WHAT IS EXPECTED
From the records below, please repeat exactly the line that has "140 176 251.19", the line that has "838 587 39.41", and every line between them, and nothing else.

SOURCE INFORMATION
>>>
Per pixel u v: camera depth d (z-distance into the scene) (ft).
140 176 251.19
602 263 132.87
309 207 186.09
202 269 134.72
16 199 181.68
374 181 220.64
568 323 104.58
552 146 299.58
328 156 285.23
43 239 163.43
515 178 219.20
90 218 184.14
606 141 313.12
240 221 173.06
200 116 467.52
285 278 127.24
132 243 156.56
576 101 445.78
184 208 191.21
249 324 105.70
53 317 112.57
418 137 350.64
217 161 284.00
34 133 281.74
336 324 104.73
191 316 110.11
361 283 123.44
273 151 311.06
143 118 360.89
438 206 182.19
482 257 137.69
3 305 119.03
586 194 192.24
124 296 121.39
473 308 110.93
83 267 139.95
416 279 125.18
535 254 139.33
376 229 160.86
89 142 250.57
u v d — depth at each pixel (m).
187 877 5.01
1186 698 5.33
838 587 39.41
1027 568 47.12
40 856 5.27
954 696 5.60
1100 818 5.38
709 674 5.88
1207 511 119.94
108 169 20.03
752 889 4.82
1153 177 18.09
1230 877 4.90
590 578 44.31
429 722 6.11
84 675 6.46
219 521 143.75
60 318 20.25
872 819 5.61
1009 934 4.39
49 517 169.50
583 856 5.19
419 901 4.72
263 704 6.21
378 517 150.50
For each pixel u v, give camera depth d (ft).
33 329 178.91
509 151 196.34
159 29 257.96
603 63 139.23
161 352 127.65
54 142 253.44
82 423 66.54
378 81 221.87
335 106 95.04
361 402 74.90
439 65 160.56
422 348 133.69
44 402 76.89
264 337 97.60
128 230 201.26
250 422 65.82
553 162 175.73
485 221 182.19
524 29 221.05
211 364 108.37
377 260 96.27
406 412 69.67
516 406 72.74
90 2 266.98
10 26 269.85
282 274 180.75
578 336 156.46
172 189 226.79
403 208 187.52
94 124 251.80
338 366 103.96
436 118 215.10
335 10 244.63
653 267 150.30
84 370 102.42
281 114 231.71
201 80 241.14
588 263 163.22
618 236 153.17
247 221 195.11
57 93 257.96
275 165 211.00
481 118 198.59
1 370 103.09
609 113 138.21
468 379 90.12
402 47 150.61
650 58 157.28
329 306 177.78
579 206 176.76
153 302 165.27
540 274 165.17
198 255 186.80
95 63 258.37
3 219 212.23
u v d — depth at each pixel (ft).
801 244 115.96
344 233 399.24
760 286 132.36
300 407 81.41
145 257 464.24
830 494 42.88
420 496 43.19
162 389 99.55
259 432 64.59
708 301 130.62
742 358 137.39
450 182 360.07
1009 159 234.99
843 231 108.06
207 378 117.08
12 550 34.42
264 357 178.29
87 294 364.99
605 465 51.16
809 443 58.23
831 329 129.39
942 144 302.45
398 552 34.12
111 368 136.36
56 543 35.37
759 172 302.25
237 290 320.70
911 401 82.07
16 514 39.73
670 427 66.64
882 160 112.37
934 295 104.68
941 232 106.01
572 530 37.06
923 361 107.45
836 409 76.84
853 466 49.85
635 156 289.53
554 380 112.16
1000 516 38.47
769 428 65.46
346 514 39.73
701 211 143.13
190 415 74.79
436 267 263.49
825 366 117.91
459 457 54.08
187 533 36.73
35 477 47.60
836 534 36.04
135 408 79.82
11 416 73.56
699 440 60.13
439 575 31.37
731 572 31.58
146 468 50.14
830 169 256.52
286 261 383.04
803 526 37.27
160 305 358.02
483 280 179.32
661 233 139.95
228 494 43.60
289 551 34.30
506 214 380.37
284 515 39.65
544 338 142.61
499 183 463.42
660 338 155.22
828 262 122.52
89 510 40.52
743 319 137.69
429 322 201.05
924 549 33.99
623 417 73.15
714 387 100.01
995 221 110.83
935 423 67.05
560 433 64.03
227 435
<<<
SOLUTION TO THIS PROBLEM
140 176 251.19
602 263 132.87
309 207 186.09
202 269 134.72
16 199 181.68
374 181 220.64
568 323 104.58
552 146 299.58
328 156 285.23
43 239 163.43
515 178 219.20
90 218 184.14
606 141 313.12
240 221 173.06
200 116 467.52
285 278 127.24
132 243 156.56
576 101 445.78
184 208 191.21
249 324 105.70
53 317 112.57
418 137 350.64
217 161 284.00
34 133 281.74
336 324 104.73
191 316 110.11
361 283 123.44
273 151 311.06
143 118 360.89
438 206 182.19
482 257 137.69
3 305 119.03
586 194 192.24
124 296 121.39
473 308 110.93
83 267 139.95
416 279 125.18
535 254 139.33
376 229 160.86
89 142 250.57
u v d — depth at each pixel (m).
187 877 5.01
1186 698 5.33
838 587 39.41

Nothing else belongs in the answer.